Ils arrivèrent juste à l'heure. Sibylla était assise contre la vitre et tenait dans sa main le numéro de téléphone de Gunvor Strömberg.
Pour le cas où elle voudrait acheter la maison.
Elle plia le morceau de papier et le glissa dans sa poche. Patrik la regarda avec curiosité.
- Alors, t'as appris quelque chose d'intéressant?
Sibylla dut s'extraire de son rêve et le regarder.
- Je ne sais pas au juste. Elle n'a rien dit sur le meurtre lui-même. Elle m'a simplement confié que son mari avait un cancer et avait été opéré il y a environ un an.
Patrik eut l'air déçu.
- Mais tu devais lui poser des questions sur le meurtre!
- Ce n'était pas facile!
Ils restèrent un moment sans rien dire. Patrik sortit alors ses documents et les examina une nouvelle fois. Il avait écrit quelque chose au crayon, au verso de la photo du mur.
- Qu'est-ce que c'est que ça?
- Y avait une chemise en plastique contenant le journal intime de son mari, dans son sac à main. J'ai recopié un ou deux trucs.
Elle le regarda, scandalisée.
- Tu as fouillé dans son sac?
- Ben oui. Comment tu veux faire, autrement?
Elle secoua la tête et fut soudain prise d'une crainte.
- Tu n'as rien fauché, n'est-ce pas?
Il la regarda avec de grands yeux.
- Si.
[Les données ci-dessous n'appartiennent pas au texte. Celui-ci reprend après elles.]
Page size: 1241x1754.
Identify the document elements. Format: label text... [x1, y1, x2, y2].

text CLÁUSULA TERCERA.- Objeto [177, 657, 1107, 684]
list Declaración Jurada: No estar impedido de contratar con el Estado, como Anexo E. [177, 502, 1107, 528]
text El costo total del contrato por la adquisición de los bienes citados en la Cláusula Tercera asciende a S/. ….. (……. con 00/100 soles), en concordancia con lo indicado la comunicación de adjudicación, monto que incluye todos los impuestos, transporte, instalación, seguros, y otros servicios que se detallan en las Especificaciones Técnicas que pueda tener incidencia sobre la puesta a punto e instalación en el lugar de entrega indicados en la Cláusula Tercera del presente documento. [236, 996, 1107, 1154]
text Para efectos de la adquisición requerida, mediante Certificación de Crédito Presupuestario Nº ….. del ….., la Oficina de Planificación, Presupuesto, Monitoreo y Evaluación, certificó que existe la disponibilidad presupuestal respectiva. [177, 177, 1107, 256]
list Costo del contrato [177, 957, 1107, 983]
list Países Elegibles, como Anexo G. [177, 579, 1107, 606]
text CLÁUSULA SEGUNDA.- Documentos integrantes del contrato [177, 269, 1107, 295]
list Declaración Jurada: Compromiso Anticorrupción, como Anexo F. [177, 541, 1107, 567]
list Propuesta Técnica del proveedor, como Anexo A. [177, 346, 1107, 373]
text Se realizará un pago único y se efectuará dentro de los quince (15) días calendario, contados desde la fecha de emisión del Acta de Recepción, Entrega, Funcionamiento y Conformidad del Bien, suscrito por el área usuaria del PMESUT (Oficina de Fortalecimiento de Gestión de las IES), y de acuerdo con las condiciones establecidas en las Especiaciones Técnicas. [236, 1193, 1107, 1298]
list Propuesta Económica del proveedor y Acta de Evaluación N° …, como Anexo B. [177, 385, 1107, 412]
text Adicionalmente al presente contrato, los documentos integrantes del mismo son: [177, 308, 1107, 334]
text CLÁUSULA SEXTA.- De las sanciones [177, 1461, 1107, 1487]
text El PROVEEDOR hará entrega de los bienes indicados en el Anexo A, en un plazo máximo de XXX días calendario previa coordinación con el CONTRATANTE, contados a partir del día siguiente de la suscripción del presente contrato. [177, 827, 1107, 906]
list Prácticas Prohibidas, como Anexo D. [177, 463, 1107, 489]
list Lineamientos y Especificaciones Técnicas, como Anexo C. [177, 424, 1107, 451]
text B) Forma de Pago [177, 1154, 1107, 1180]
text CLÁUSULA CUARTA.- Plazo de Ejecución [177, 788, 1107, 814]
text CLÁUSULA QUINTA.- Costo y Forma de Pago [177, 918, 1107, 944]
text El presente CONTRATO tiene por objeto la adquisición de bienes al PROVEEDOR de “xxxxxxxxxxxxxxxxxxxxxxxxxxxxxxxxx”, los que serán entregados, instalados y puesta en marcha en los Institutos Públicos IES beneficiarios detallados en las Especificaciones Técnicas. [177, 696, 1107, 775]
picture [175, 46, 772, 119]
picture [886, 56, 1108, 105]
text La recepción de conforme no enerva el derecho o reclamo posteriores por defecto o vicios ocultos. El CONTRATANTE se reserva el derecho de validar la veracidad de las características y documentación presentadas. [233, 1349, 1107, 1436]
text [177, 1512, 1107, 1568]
Quatre millions.
Elle lui fit une grimace et tendit la main pour prendre ses notes. Au moment critique, il retira le papier.
- Pourquoi t'as autant d'argent?
- Comment ça?
- Pourquoi tu loges dans le grenier d'une école alors que t'as plein de billets de mille autour du cou?
- C'est mon affaire.
D'abord, elle se moqua qu'il fasse la tête à nouveau. Il croisa les bras sur la poitrine et se détourna ostensiblement. Elle regarda alors par la vitre et ce ne fut que lorsqu'ils eurent dépassé Söderköping qu'elle comprit qu'elle lui devait une explication.
- Ce sont mes économies, dit-elle, toujours tournée vers la vitre.
Il la regarda.
Elle lui confia alors son rêve, cette maison qui lui permettrait de changer de vie et de se passer des subsides mensuels de sa mère, désormais interrompus. Il l'écouta avec intérêt et, quand elle eut fini, il lui tendit la feuille de papier.